To evaluate the integral \( I = \int \frac{1}{4 \sin^2 x + 9 \cos^2 x} \, dx \), we will follow these steps: ### Step 1: Rewrite the integral We start with the integral: \[ I = \int \frac{1}{4 \sin^2 x + 9 \cos^2 x} \, dx \] To simplify the expression, we can multiply the numerator and the denominator by \( \sec^2 x \): \[ I = \int \frac{\sec^2 x}{4 \sin^2 x \sec^2 x + 9 \cos^2 x \sec^2 x} \, dx \] Since \( \sec^2 x = 1 + \tan^2 x \), we can rewrite the integral as: \[ I = \int \frac{\sec^2 x}{4 \tan^2 x + 9} \, dx \] ### Step 2: Factor out constants Next, we factor out the constant from the denominator: \[ I = \int \frac{1}{4} \cdot \frac{\sec^2 x}{\tan^2 x + \frac{9}{4}} \, dx \] This simplifies to: \[ I = \frac{1}{4} \int \frac{\sec^2 x}{\tan^2 x + \left(\frac{3}{2}\right)^2} \, dx \] ### Step 3: Use substitution Now, we will use the substitution \( t = \tan x \).

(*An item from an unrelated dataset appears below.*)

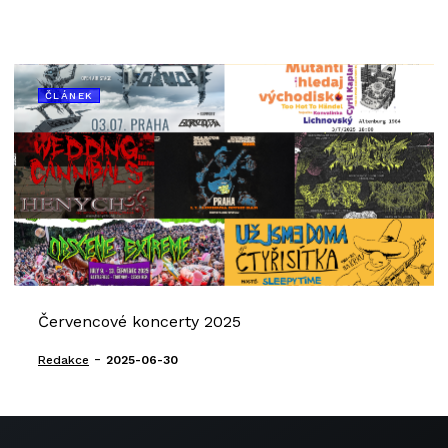
ČLÁNEK
Červencové koncerty 2025
-
Redakce
2025-06-30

Then, \( dt = \sec^2 x \, dx \), or \( dx = \frac{dt}{\sec^2 x} \): \[ I = \frac{1}{4} \int \frac{1}{t^2 + \left(\frac{3}{2}\right)^2} \, dt \] ### Step 4: Integrate using the arctangent formula The integral \( \int \frac{1}{t^2 + a^2} \, dt \) is known to be \( \frac{1}{a} \tan^{-1} \left( \frac{t}{a} \right) + C \): \[ I = \frac{1}{4} \cdot \frac{1}{\frac{3}{2}} \tan^{-1} \left( \frac{t}{\frac{3}{2}} \right) + C \] This simplifies to: \[ I = \frac{1}{6} \tan^{-1} \left( \frac{2t}{3} \right) + C \] ### Step 5: Substitute back for \( t \) Since we let \( t = \tan x \), we substitute back: \[ I = \frac{1}{6} \tan^{-1} \left( \frac{2 \tan x}{3} \right) + C \] ### Final Answer Thus, the final result of the integral is: \[ I = \frac{1}{6} \tan^{-1} \left( \frac{2 \tan x}{3} \right) + C \]